## Start DATASET ENTRIES

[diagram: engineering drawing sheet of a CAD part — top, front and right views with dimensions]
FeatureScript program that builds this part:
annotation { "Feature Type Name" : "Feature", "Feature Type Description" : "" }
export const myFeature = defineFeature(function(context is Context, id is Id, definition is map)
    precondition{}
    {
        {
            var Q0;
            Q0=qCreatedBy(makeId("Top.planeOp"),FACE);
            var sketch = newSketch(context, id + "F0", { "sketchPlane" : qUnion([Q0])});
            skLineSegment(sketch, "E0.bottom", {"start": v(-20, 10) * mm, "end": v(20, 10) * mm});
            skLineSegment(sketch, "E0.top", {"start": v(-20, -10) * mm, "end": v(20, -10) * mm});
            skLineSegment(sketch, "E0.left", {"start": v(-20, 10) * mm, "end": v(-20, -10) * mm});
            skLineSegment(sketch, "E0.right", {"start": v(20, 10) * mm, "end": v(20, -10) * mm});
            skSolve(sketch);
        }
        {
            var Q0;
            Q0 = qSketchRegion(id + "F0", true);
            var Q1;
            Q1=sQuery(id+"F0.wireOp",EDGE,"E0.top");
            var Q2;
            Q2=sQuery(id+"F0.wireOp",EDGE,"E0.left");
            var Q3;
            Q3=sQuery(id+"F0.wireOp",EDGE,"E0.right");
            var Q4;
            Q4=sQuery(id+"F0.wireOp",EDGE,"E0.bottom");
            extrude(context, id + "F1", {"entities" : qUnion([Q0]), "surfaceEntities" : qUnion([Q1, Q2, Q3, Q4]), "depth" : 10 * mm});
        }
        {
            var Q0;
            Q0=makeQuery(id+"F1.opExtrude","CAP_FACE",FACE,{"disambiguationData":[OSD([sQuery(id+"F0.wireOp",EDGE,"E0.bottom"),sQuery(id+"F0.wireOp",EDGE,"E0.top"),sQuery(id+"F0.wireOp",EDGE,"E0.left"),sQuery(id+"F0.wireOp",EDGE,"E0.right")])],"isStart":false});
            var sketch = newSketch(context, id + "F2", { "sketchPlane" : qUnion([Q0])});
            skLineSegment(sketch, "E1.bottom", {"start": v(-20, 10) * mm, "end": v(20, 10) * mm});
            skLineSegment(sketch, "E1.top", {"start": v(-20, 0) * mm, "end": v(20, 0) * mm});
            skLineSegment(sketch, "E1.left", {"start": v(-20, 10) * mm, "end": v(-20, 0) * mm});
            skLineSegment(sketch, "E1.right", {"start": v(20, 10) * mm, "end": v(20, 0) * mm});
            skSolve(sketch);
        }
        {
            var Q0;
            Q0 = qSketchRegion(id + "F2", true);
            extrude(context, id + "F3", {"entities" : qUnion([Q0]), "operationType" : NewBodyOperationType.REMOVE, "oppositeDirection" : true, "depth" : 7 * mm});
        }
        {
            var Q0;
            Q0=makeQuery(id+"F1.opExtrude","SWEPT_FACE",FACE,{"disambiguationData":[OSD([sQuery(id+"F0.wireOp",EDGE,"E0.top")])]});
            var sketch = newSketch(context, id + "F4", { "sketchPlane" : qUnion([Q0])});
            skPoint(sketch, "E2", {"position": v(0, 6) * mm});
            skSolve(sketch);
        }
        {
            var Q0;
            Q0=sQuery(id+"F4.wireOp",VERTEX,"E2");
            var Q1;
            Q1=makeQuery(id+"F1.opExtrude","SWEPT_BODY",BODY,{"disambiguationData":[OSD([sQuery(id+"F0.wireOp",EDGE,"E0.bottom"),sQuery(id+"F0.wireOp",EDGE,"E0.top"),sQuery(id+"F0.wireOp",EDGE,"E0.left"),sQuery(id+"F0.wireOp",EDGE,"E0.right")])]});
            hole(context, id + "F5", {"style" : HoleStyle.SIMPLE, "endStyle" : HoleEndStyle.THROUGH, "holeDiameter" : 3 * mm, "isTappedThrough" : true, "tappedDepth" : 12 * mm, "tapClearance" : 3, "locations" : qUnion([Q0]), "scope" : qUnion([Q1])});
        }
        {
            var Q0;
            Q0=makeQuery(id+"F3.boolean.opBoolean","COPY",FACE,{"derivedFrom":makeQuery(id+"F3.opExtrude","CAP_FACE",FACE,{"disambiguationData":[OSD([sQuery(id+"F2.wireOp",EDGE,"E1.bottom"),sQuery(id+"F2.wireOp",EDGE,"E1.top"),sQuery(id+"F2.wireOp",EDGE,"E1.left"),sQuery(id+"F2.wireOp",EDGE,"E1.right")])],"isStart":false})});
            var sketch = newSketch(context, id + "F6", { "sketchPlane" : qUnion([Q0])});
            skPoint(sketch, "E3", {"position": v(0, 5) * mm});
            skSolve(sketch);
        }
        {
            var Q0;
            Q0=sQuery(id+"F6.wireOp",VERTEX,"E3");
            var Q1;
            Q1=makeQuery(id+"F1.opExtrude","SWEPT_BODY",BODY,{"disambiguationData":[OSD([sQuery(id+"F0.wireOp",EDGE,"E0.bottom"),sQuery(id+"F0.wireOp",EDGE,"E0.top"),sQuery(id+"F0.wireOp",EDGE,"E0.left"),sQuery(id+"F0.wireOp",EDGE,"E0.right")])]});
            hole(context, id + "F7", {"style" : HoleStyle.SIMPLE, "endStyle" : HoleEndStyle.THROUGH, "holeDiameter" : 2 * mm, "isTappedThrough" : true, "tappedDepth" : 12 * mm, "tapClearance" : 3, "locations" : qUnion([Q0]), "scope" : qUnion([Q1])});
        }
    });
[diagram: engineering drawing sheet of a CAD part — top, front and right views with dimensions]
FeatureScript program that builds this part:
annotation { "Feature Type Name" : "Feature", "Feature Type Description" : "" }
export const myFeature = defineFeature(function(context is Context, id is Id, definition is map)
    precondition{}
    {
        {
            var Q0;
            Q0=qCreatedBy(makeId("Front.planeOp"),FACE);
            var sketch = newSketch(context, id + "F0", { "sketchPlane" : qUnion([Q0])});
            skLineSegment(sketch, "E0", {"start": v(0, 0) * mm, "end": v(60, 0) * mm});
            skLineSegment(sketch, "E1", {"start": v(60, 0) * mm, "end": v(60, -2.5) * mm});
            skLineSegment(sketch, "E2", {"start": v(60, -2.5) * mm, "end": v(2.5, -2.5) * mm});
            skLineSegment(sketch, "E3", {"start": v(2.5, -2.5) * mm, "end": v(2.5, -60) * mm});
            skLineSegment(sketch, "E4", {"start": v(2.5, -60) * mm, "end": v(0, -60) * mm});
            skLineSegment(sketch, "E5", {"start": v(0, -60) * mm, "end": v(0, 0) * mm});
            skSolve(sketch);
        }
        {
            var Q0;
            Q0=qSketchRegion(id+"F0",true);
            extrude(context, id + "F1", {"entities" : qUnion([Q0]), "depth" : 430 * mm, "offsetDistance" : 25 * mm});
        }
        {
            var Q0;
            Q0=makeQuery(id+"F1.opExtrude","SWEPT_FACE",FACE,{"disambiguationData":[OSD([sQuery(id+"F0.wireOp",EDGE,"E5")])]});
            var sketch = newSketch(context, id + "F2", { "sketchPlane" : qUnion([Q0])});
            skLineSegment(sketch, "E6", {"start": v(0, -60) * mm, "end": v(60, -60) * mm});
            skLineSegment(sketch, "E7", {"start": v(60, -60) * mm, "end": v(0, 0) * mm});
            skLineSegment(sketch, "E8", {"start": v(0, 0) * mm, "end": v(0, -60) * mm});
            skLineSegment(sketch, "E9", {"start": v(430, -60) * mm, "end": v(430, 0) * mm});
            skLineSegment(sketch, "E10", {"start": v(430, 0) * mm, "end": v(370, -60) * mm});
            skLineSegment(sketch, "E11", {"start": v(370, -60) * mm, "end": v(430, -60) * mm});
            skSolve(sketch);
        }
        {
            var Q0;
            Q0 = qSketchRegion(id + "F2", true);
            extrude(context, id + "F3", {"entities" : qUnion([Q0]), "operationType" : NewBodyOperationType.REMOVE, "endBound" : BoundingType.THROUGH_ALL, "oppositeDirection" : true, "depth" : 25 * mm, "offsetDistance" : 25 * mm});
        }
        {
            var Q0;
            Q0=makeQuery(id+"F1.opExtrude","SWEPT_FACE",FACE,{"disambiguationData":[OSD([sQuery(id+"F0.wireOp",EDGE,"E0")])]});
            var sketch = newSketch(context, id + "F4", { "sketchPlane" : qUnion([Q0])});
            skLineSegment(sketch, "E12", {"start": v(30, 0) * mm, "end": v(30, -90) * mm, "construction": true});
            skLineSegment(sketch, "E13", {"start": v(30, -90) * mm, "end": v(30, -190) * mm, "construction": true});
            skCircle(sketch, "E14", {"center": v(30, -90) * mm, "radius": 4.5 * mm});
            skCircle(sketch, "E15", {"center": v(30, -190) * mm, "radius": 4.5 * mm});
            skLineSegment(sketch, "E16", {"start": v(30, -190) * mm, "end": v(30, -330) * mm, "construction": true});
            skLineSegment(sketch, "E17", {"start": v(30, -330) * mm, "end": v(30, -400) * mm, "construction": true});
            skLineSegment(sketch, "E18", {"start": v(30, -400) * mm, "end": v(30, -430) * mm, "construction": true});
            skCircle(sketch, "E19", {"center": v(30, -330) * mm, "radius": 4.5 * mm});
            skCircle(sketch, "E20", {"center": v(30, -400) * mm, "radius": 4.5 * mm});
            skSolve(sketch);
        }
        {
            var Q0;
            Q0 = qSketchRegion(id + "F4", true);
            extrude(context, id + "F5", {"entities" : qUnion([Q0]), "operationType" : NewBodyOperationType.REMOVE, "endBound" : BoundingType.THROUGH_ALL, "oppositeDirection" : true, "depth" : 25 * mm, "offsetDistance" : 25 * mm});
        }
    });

## End DATASET ENTRIES

- _TASK TO COMPLETE_: Collect every line of the records above that contains the string "isTappedThrough", copying each one in full. Case counts.

- _FINISHED EXERCISE_:
            hole(context, id + "F5", {"style" : HoleStyle.SIMPLE, "endStyle" : HoleEndStyle.THROUGH, "holeDiameter" : 3 * mm, "isTappedThrough" : true, "tappedDepth" : 12 * mm, "tapClearance" : 3, "locations" : qUnion([Q0]), "scope" : qUnion([Q1])});
            hole(context, id + "F7", {"style" : HoleStyle.SIMPLE, "endStyle" : HoleEndStyle.THROUGH, "holeDiameter" : 2 * mm, "isTappedThrough" : true, "tappedDepth" : 12 * mm, "tapClearance" : 3, "locations" : qUnion([Q0]), "scope" : qUnion([Q1])});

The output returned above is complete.